At this point, Karl Pearson, still impressed by young Fisher, came through with an offer to take him on as chief statistician at the Galton Biometrical Laboratory. The correspondence between the two men was cordial, but it was obvious to Fisher that Pearson was strong-willed and dominating. His chief statistician would, at best, be engaged in detailed calculations that were dictated by Pearson.
Fisher had also been contacted by Sir John Russell, head of the Rothamsted Agricultural Experimental Station. The Rothamsted station had been set up by a British maker of fertilizer on an old farm that had once belonged to the original owners of the fertilizer firm. The clay soil was not particularly suited to growing much of anything, but the owners had discovered how to combine crushed stone with acid to produce what was known as Super-Phosphate. The profits from the production of Super-Phosphate were used to establish an experimental station where new artificial fertilizers might be developed. For ninety years, the station ran “experiments,” testing different combinations of mineral salts and different strains of wheat, rye, barley, and potatoes. This had created a huge storehouse of data, exact daily records of rainfall and temperature, weekly records of fertilizer dressings and measures of the soil, and annual records of harvests—all of it preserved in leather-bound notebooks. Most of these experiments had not produced consistent results, but the notebooks had been carefully stored away in the station’s archives.

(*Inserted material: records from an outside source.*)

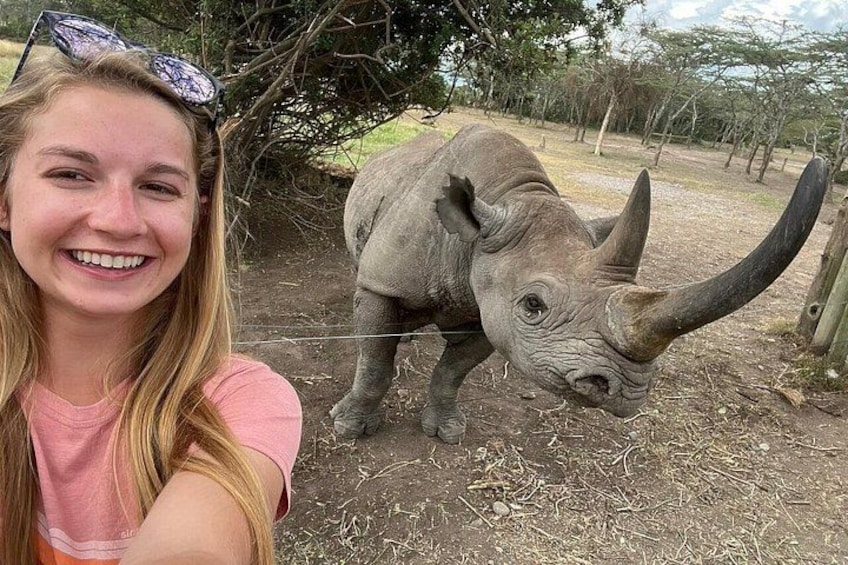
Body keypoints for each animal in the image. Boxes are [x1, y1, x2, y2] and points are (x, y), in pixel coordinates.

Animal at [330, 124, 826, 444]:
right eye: (533, 305)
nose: (626, 392)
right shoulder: (384, 283)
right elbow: (374, 362)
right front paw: (350, 427)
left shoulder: (490, 311)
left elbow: (453, 372)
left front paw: (446, 430)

Sir John looked at this vast collection of data and decided that maybe somebody might be hired to see what was in it, take a sort of statistical look at these records. He inquired around, and someone recommended Ronald Aylmer Fisher. He offered Fisher a year’s employment at a thousand pounds; he could not offer more and could not guarantee that the job would last past that one year.
Fisher accepted Russell’s offer. He took his wife, sister-in-law, and three children into the rural area north of London. They rented a farm next door to the experimental station, where his wife and sister-in-law tended a vegetable garden and kept house for him. He put on his boots and walked across the fields to Rothamsted Agricultural Experimental Station and its ninety years of data, to engage in what he was later to call “raking over the muck heap.”